**WHAT IS EXPECTED:**
Once the pictures are set aside, reproduce the remaining data exactly.

**DATA TO USE:**
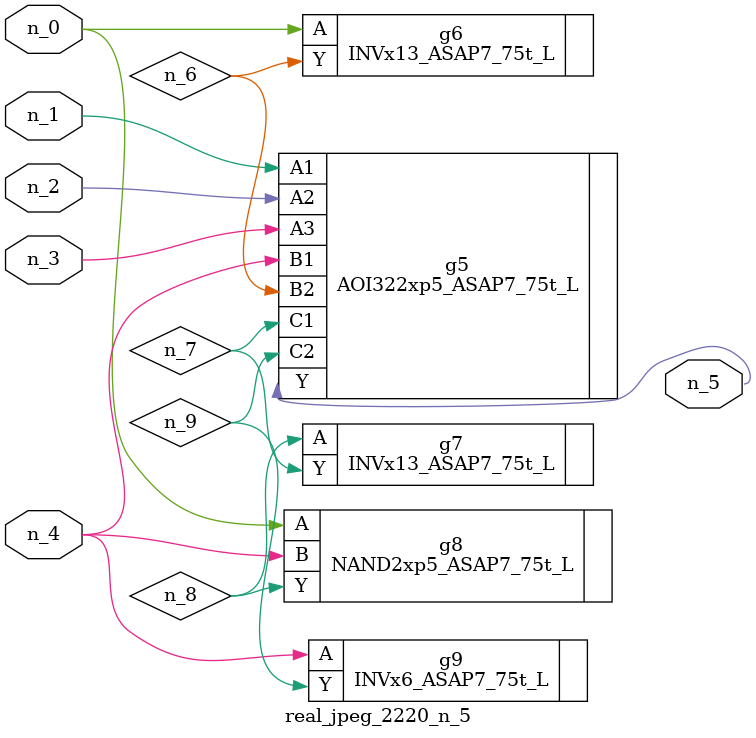
<source format=v>
module real_jpeg_2220_n_5 (n_4, n_0, n_1, n_2, n_3, n_5);

input n_4;
input n_0;
input n_1;
input n_2;
input n_3;

output n_5;

wire n_8;
wire n_6;
wire n_7;
wire n_9;

INVx13_ASAP7_75t_L g6 ( 
.A(n_0),
.Y(n_6)
);

NAND2xp5_ASAP7_75t_L g8 ( 
.A(n_0),
.B(n_4),
.Y(n_8)
);

AOI322xp5_ASAP7_75t_L g5 ( 
.A1(n_1),
.A2(n_2),
.A3(n_3),
.B1(n_4),
.B2(n_6),
.C1(n_7),
.C2(n_9),
.Y(n_5)
);

INVx6_ASAP7_75t_L g9 ( 
.A(n_4),
.Y(n_9)
);

INVx13_ASAP7_75t_L g7 ( 
.A(n_8),
.Y(n_7)
);


endmodule
</source>
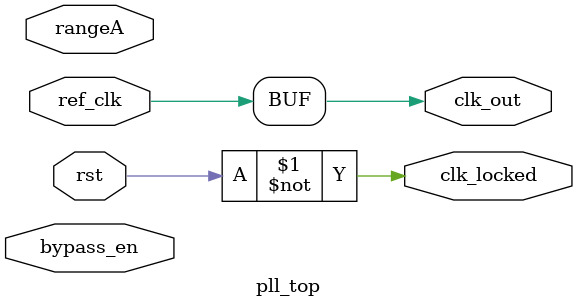
<source format=v>
 

`ifdef IBM_VLOG_2ps
 // `timescale 1 ns / 1 ps
`else
 // `timescale 1 ns / 10 ps
`endif

 module pll_top ( 
   output clk_locked,
   output clk_out,

   input ref_clk,
   input rst,
   input bypass_en,
   input [4:0] rangeA
);

`ifdef PITON_FPGA_SYNTH

// FPGA version, just bypass the clock
// with dumb lock signal
assign clk_out = ref_clk;
assign clk_locked = ~rst;

`elsif USE_FAKE_PLL_AND_CLKMUX

// Non synthesizeable simulation PLL
fake_pll pll (
    .clk_locked(clk_locked),
    .clk_out(clk_out),
    .ref_clk(ref_clk),
    .rst(rst)
);

`else

// PUT REAL PLL HERE FOR SYNTHESIS AND BACKEND
// BELOW IS A DUMMY SO FUNCTIONALITY IS MAINTAINED
assign clk_out = ref_clk;
assign clk_locked = ~rst;

`endif

endmodule

</source>
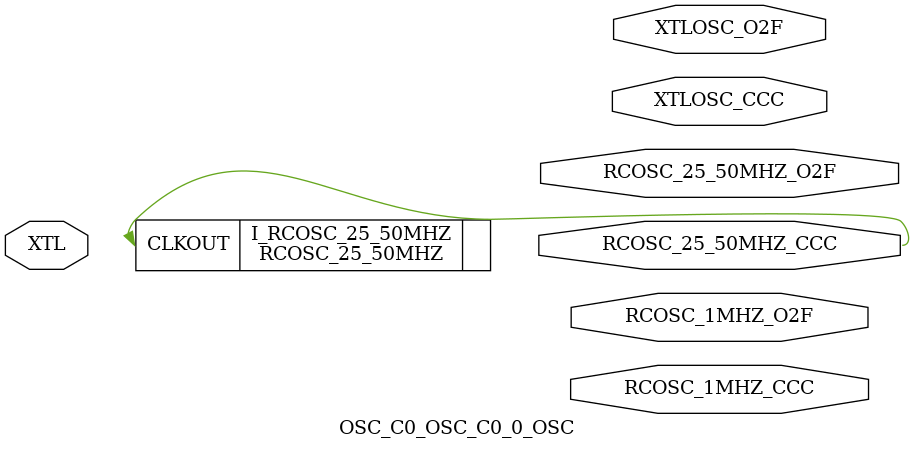
<source format=v>
`timescale 1 ns/100 ps


module OSC_C0_OSC_C0_0_OSC(
       XTL,
       RCOSC_25_50MHZ_CCC,
       RCOSC_25_50MHZ_O2F,
       RCOSC_1MHZ_CCC,
       RCOSC_1MHZ_O2F,
       XTLOSC_CCC,
       XTLOSC_O2F
    );
input  XTL;
output RCOSC_25_50MHZ_CCC;
output RCOSC_25_50MHZ_O2F;
output RCOSC_1MHZ_CCC;
output RCOSC_1MHZ_O2F;
output XTLOSC_CCC;
output XTLOSC_O2F;

    
    RCOSC_25_50MHZ #( .FREQUENCY(50.0) )  I_RCOSC_25_50MHZ (.CLKOUT(
        RCOSC_25_50MHZ_CCC));
    
endmodule

</source>
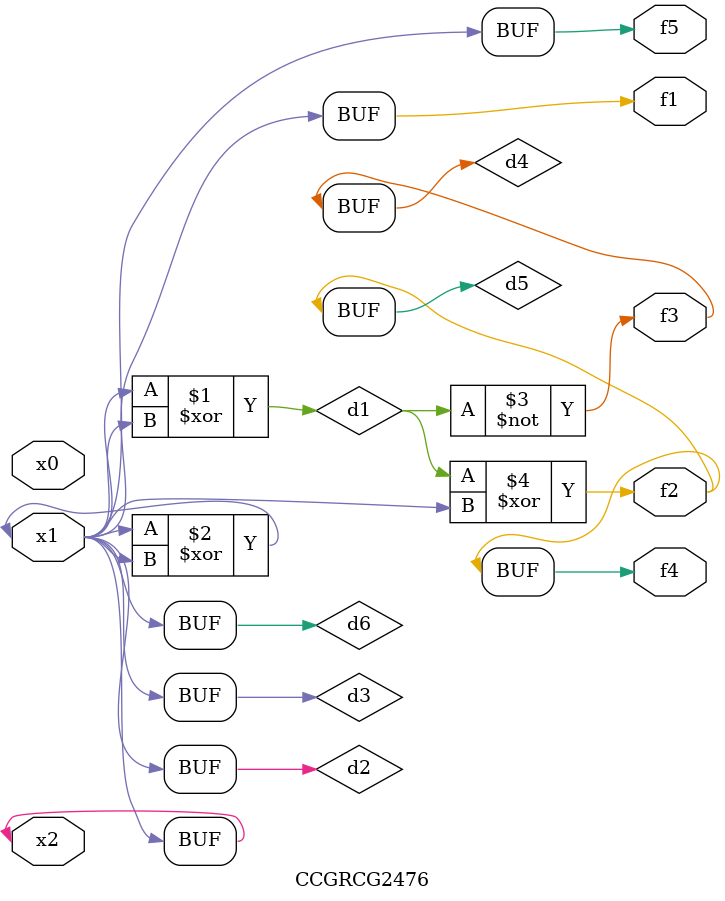
<source format=v>
module CCGRCG2476(
	input x0, x1, x2,
	output f1, f2, f3, f4, f5
);

	wire d1, d2, d3, d4, d5, d6;

	xor (d1, x1, x2);
	buf (d2, x1, x2);
	xor (d3, x1, x2);
	nor (d4, d1);
	xor (d5, d1, d2);
	buf (d6, d2, d3);
	assign f1 = d6;
	assign f2 = d5;
	assign f3 = d4;
	assign f4 = d5;
	assign f5 = d6;
endmodule

</source>
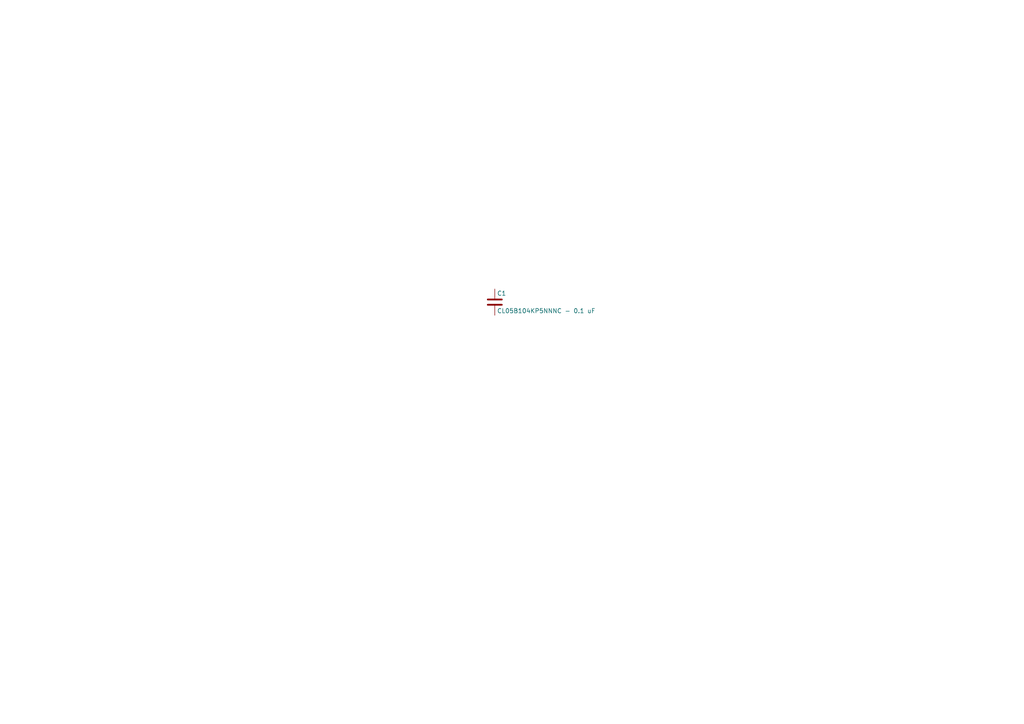
<source format=kicad_sch>
(kicad_sch
	(version 20231120)
	(generator "eeschema")
	(generator_version "8.0")
	(uuid "5d7e0e7e-5bcb-42a9-9719-ae5f9ba54442")
	(paper "A4")
	
	(symbol
		(lib_id "Device:C")
		(at 143.51 87.63 0)
		(unit 1)
		(exclude_from_sim no)
		(in_bom yes)
		(on_board yes)
		(dnp no)
		(uuid "f833f13f-ea71-4ca6-aad8-efce05490837")
		(property "Reference" "C1"
			(at 144.145 85.09 0)
			(effects
				(font
					(size 1.27 1.27)
				)
				(justify left)
			)
		)
		(property "Value" "CL05B104KP5NNNC - 0.1 uF"
			(at 144.145 90.17 0)
			(effects
				(font
					(size 1.27 1.27)
				)
				(justify left)
			)
		)
		(property "Footprint" ""
			(at 144.4752 91.44 0)
			(effects
				(font
					(size 1.27 1.27)
				)
				(hide yes)
			)
		)
		(property "Datasheet" "~"
			(at 143.51 87.63 0)
			(effects
				(font
					(size 1.27 1.27)
				)
				(hide yes)
			)
		)
		(property "Description" "Unpolarized capacitor"
			(at 143.51 87.63 0)
			(effects
				(font
					(size 1.27 1.27)
				)
				(hide yes)
			)
		)
		(pin "2"
			(uuid "ec883834-8845-462a-a098-9662f5ebde37")
		)
		(pin "1"
			(uuid "b2e17607-c0e3-4c79-9d4b-3a66c220dd95")
		)
		(instances
			(project "hacknight_demo"
				(path "/5d7e0e7e-5bcb-42a9-9719-ae5f9ba54442"
					(reference "C1")
					(unit 1)
				)
			)
		)
	)
	(sheet_instances
		(path "/"
			(page "1")
		)
	)
)
</source>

**SOLUTION TO THE EXERCISE:**
<source format=v>
module real_jpeg_2220_n_5 (n_4, n_0, n_1, n_2, n_3, n_5);

input n_4;
input n_0;
input n_1;
input n_2;
input n_3;

output n_5;

wire n_8;
wire n_6;
wire n_7;
wire n_9;

INVx13_ASAP7_75t_L g6 ( 
.A(n_0),
.Y(n_6)
);

NAND2xp5_ASAP7_75t_L g8 ( 
.A(n_0),
.B(n_4),
.Y(n_8)
);

AOI322xp5_ASAP7_75t_L g5 ( 
.A1(n_1),
.A2(n_2),
.A3(n_3),
.B1(n_4),
.B2(n_6),
.C1(n_7),
.C2(n_9),
.Y(n_5)
);

INVx6_ASAP7_75t_L g9 ( 
.A(n_4),
.Y(n_9)
);

INVx13_ASAP7_75t_L g7 ( 
.A(n_8),
.Y(n_7)
);


endmodule
</source>
<source format=v>
 

`ifdef IBM_VLOG_2ps
 // `timescale 1 ns / 1 ps
`else
 // `timescale 1 ns / 10 ps
`endif

 module pll_top ( 
   output clk_locked,
   output clk_out,

   input ref_clk,
   input rst,
   input bypass_en,
   input [4:0] rangeA
);

`ifdef PITON_FPGA_SYNTH

// FPGA version, just bypass the clock
// with dumb lock signal
assign clk_out = ref_clk;
assign clk_locked = ~rst;

`elsif USE_FAKE_PLL_AND_CLKMUX

// Non synthesizeable simulation PLL
fake_pll pll (
    .clk_locked(clk_locked),
    .clk_out(clk_out),
    .ref_clk(ref_clk),
    .rst(rst)
);

`else

// PUT REAL PLL HERE FOR SYNTHESIS AND BACKEND
// BELOW IS A DUMMY SO FUNCTIONALITY IS MAINTAINED
assign clk_out = ref_clk;
assign clk_locked = ~rst;

`endif

endmodule

</source>
<source format=v>
`timescale 1 ns/100 ps


module OSC_C0_OSC_C0_0_OSC(
       XTL,
       RCOSC_25_50MHZ_CCC,
       RCOSC_25_50MHZ_O2F,
       RCOSC_1MHZ_CCC,
       RCOSC_1MHZ_O2F,
       XTLOSC_CCC,
       XTLOSC_O2F
    );
input  XTL;
output RCOSC_25_50MHZ_CCC;
output RCOSC_25_50MHZ_O2F;
output RCOSC_1MHZ_CCC;
output RCOSC_1MHZ_O2F;
output XTLOSC_CCC;
output XTLOSC_O2F;

    
    RCOSC_25_50MHZ #( .FREQUENCY(50.0) )  I_RCOSC_25_50MHZ (.CLKOUT(
        RCOSC_25_50MHZ_CCC));
    
endmodule

</source>
<source format=v>
module CCGRCG2476(
	input x0, x1, x2,
	output f1, f2, f3, f4, f5
);

	wire d1, d2, d3, d4, d5, d6;

	xor (d1, x1, x2);
	buf (d2, x1, x2);
	xor (d3, x1, x2);
	nor (d4, d1);
	xor (d5, d1, d2);
	buf (d6, d2, d3);
	assign f1 = d6;
	assign f2 = d5;
	assign f3 = d4;
	assign f4 = d5;
	assign f5 = d6;
endmodule

</source>
<source format=kicad_sch>
(kicad_sch
	(version 20231120)
	(generator "eeschema")
	(generator_version "8.0")
	(uuid "5d7e0e7e-5bcb-42a9-9719-ae5f9ba54442")
	(paper "A4")
	
	(symbol
		(lib_id "Device:C")
		(at 143.51 87.63 0)
		(unit 1)
		(exclude_from_sim no)
		(in_bom yes)
		(on_board yes)
		(dnp no)
		(uuid "f833f13f-ea71-4ca6-aad8-efce05490837")
		(property "Reference" "C1"
			(at 144.145 85.09 0)
			(effects
				(font
					(size 1.27 1.27)
				)
				(justify left)
			)
		)
		(property "Value" "CL05B104KP5NNNC - 0.1 uF"
			(at 144.145 90.17 0)
			(effects
				(font
					(size 1.27 1.27)
				)
				(justify left)
			)
		)
		(property "Footprint" ""
			(at 144.4752 91.44 0)
			(effects
				(font
					(size 1.27 1.27)
				)
				(hide yes)
			)
		)
		(property "Datasheet" "~"
			(at 143.51 87.63 0)
			(effects
				(font
					(size 1.27 1.27)
				)
				(hide yes)
			)
		)
		(property "Description" "Unpolarized capacitor"
			(at 143.51 87.63 0)
			(effects
				(font
					(size 1.27 1.27)
				)
				(hide yes)
			)
		)
		(pin "2"
			(uuid "ec883834-8845-462a-a098-9662f5ebde37")
		)
		(pin "1"
			(uuid "b2e17607-c0e3-4c79-9d4b-3a66c220dd95")
		)
		(instances
			(project "hacknight_demo"
				(path "/5d7e0e7e-5bcb-42a9-9719-ae5f9ba54442"
					(reference "C1")
					(unit 1)
				)
			)
		)
	)
	(sheet_instances
		(path "/"
			(page "1")
		)
	)
)
</source>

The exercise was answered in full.